Two agencies have signed contracts to rent enterprise application services from USinternetworking Inc.
In the latest sign that the application rental model of outsourcing is catching
on in government, two federal agencies recently signed contracts to rent
enterprise application services from USinternetworking Inc.
The Federal Railroad Administration (FRA), part of the Transportation
Department, will rent access to USi's e-mail and collaboration applications,
which are based on Microsoft Corp.'s Exchange Server software.
The Federal Energy Regulatory Commission (FERC), through a subcontractual
agreement with a systems integrator that USi declined to identify, will
tap into USi financial management applications that are based on PeopleSoft
Inc. software.
In the ASP model of outsourcing, a service provider is responsible for
buying, customizing and maintaining the enterprise software. Customers then
pay a flat monthly fee to rent access to the applications via the Internet
or a private network.
"It just makes so much sense, and it's more cost-effective," said George
Molaski, chief information officer at DOT. "The government is getting less
IT resources. The ones we have in-house need to be focused on supporting
the [government's] missions and not taken up on those that are essentially
back-office applications."
FRA will provide the new USi-hosted e-mail application to all of its
800 employees, many of whom are safety inspectors located throughout the
country. The one-year contract with USi, with two additional option years,
will cost the FRA $26 per month per user, according to agency officials.
Transitioning the FRA staff to the new e-mail service from their current
in-house system, which uses Novell Inc.'s Groupwise software, is scheduled
to be completed in January, according to Cristal Perpignan, an IT manager
with FRA in Washington, D.C.
She said that training workers to use the new system will be a bigger
challenge for FRA than any technical migration issues because USi is handling
those.
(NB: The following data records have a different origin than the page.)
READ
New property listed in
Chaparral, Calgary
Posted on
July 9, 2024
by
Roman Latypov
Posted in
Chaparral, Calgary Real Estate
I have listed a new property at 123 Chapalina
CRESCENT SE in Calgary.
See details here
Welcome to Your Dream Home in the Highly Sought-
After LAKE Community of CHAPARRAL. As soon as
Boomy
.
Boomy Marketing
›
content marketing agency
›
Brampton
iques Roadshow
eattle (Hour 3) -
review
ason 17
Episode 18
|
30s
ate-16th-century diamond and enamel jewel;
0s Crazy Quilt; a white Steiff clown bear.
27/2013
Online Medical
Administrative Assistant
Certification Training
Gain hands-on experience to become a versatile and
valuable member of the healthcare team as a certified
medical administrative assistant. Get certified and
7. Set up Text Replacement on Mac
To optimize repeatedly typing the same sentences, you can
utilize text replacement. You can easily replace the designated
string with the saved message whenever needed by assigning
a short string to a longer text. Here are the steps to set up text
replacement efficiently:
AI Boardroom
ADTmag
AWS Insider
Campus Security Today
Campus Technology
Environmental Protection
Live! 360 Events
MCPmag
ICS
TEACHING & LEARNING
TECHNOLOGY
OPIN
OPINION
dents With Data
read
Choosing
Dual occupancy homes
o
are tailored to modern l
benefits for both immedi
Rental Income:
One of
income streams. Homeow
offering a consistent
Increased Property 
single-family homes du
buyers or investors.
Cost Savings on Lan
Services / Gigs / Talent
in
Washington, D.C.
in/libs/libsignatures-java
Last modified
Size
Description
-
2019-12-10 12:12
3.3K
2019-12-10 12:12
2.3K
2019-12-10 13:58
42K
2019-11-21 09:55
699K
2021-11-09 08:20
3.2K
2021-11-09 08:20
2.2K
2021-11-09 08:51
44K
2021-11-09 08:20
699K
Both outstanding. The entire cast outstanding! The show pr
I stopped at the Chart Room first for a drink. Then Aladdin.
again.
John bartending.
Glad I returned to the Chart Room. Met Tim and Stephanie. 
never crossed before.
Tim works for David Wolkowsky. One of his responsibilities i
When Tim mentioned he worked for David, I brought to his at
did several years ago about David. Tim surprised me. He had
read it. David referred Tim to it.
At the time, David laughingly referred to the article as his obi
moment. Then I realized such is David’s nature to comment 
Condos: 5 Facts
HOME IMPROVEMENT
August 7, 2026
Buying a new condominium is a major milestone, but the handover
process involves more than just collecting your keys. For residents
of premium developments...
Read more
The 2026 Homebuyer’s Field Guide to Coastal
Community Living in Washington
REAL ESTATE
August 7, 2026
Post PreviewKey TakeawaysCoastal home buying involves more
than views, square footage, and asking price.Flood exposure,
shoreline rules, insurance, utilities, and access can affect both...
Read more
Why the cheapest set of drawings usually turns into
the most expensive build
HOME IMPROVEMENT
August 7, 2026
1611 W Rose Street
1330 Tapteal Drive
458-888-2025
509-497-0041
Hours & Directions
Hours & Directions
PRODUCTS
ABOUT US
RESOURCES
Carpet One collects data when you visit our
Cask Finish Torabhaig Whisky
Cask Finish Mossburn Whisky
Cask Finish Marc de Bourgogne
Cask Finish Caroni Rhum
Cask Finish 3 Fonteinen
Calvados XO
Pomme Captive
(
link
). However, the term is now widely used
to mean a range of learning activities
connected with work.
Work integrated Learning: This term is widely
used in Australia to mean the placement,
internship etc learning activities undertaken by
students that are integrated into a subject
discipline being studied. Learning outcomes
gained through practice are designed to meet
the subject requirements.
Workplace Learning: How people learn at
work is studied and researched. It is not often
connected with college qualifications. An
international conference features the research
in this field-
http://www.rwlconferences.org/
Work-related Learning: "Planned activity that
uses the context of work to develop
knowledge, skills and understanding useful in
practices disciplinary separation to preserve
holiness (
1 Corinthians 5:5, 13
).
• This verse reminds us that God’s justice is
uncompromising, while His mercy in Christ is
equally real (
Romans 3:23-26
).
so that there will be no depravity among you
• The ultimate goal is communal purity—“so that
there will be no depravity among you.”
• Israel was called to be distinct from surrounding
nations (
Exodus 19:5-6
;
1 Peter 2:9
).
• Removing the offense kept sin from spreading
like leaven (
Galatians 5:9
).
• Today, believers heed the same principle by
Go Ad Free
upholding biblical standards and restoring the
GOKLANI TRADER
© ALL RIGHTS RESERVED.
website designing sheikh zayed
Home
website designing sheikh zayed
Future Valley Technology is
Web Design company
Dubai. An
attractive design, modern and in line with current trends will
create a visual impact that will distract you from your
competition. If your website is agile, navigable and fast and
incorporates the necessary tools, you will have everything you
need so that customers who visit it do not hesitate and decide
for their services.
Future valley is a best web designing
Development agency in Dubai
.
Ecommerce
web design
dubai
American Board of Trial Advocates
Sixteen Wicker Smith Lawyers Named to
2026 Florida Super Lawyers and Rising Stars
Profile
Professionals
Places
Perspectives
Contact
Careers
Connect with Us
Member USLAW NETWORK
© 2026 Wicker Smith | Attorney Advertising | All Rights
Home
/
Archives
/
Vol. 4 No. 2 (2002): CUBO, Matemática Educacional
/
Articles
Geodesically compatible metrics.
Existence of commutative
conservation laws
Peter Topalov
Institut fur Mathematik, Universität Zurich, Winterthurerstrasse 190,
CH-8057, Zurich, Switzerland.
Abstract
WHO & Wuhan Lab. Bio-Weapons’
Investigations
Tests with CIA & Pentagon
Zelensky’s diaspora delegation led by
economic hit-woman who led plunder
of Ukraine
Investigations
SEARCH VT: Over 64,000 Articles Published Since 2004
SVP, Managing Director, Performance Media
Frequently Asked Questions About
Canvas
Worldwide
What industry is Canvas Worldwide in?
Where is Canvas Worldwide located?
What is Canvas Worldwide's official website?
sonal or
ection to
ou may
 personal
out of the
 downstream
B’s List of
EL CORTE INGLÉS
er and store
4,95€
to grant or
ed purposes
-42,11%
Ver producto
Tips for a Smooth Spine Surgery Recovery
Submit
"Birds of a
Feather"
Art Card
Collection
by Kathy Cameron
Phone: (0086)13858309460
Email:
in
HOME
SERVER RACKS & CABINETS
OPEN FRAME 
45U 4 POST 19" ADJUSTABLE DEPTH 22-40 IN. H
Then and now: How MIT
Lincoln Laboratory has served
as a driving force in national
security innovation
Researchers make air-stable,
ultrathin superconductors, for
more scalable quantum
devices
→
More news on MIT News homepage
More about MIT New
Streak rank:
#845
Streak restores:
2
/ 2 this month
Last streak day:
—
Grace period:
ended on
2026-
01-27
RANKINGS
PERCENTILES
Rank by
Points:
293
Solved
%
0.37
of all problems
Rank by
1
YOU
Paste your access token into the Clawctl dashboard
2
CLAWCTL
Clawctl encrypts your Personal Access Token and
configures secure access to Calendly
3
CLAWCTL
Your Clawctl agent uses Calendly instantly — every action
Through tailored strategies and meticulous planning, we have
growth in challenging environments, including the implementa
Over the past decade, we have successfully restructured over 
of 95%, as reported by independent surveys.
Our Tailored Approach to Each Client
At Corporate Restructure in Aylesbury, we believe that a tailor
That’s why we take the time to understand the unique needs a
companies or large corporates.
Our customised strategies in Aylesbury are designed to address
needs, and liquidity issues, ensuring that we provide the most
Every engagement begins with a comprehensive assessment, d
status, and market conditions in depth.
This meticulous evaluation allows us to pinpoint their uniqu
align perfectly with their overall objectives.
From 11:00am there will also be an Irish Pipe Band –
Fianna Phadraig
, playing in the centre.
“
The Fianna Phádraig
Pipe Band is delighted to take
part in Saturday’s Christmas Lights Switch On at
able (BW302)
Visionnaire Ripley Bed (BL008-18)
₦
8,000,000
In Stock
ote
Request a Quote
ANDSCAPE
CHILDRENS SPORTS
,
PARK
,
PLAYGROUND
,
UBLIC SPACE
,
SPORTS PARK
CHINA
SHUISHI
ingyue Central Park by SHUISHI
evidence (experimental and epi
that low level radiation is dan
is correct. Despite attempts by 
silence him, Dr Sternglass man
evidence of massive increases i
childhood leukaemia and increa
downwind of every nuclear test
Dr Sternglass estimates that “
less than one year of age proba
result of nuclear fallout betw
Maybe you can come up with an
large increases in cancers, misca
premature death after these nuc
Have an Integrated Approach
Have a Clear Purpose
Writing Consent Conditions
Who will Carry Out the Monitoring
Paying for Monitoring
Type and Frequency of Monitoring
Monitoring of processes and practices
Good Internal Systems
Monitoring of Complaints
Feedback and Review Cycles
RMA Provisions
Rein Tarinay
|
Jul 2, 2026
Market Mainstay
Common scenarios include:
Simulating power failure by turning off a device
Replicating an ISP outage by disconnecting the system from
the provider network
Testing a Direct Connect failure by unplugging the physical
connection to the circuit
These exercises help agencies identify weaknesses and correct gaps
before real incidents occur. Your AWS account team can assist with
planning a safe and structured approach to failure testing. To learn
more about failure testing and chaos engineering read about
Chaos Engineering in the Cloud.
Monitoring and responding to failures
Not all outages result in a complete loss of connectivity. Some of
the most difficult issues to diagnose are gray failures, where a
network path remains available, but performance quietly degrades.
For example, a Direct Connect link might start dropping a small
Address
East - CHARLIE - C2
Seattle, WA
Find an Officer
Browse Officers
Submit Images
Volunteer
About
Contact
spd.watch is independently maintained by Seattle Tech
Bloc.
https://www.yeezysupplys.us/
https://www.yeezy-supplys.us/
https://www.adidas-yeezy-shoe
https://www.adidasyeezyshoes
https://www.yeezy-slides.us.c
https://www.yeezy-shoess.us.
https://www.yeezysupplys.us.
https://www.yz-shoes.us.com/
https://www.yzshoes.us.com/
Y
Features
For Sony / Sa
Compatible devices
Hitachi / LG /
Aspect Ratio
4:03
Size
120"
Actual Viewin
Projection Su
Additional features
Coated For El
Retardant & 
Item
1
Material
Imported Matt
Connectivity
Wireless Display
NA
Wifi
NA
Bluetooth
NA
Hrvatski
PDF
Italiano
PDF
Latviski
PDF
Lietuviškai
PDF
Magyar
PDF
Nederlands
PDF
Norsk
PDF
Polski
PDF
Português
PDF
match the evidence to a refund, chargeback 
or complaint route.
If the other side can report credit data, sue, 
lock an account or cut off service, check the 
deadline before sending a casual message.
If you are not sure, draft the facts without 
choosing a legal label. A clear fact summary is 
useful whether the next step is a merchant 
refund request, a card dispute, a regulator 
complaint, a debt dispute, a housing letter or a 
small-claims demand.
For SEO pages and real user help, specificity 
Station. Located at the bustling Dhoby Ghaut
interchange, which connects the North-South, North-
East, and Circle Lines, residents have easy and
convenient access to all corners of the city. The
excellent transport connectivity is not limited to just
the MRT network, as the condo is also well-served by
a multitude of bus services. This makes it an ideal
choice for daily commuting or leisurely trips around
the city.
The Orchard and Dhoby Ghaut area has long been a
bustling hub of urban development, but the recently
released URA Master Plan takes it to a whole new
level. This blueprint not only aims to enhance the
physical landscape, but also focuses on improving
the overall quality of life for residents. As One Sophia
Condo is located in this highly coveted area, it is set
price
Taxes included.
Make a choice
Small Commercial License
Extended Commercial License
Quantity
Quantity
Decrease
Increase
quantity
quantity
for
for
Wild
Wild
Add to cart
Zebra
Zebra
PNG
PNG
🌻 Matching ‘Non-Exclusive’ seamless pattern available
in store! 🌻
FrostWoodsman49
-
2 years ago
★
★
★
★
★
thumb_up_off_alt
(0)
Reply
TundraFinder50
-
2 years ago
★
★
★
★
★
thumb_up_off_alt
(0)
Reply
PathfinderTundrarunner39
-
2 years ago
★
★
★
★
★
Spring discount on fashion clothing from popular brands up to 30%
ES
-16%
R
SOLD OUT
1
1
She added that training for the new application would have been necessary
whether the software was installed in-house or outsourced to an ASP.
Perpignan expects that renting the e-mail application will be less expensive
for FRA than running its own software, which has become maintenance-intensive
for the agency's IT staff.
"We think we'll almost immediately see a return on investment in the
first year," she said.
Another benefit of using an ASP is that an agency can know precisely
how much it costs per month to run a software application. Those figures
are often difficult to pin down when the application is operated in-house
and costs are spread across staff, procurement and system maintenance budgets.
"That's very important from a management perspective," Molaski said.